# EXERCISE DESCRIPTION:
Please show each line of the listing where "арыстарымыз" is present.

# RECORDS FOR THIS EXERCISE:

==================================================

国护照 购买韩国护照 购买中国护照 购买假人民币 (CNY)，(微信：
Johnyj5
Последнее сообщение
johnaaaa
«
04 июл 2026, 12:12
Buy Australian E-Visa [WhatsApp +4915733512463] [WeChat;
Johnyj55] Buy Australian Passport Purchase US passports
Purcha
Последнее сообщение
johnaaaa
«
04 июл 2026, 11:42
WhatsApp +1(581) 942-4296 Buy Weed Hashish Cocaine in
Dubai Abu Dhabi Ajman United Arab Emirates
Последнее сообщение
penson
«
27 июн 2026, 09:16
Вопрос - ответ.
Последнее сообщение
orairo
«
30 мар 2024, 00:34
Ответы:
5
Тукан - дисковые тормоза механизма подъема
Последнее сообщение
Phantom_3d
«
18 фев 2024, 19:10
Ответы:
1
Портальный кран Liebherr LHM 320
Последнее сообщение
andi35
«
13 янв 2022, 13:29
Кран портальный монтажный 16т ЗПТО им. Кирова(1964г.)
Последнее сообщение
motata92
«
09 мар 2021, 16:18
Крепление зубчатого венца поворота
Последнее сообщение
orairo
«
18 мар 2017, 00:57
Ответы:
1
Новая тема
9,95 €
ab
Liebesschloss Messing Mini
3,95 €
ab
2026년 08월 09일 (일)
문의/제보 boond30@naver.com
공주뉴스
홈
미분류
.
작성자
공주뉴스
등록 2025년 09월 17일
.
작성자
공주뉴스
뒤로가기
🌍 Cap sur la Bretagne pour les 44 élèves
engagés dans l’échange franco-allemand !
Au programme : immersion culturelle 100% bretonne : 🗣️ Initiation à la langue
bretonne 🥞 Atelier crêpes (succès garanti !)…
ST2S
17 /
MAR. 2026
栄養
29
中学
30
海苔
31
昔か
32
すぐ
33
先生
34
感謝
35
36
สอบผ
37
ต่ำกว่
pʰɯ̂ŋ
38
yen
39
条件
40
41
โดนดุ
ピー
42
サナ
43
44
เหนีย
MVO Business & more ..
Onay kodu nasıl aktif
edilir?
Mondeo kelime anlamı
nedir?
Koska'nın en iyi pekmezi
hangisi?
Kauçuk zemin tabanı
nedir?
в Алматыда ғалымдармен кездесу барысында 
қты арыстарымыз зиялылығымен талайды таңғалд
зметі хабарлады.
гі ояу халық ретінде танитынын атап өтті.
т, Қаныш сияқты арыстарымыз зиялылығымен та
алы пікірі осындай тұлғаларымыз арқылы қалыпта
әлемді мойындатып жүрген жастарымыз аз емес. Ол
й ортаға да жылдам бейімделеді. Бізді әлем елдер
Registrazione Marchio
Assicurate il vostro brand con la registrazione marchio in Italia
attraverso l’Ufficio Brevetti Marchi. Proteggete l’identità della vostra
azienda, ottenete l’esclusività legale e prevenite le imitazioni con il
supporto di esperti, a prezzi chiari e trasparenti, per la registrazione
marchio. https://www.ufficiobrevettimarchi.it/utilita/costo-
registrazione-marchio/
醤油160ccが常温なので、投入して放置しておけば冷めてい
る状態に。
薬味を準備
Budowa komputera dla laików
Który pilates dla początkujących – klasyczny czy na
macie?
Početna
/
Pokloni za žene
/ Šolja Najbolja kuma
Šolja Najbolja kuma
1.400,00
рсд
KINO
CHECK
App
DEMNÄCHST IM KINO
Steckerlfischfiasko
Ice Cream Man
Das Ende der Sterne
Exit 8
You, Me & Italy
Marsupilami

==================================================

# ANSWER BOX:
қты арыстарымыз зиялылығымен талайды таңғалд
т, Қаныш сияқты арыстарымыз зиялылығымен та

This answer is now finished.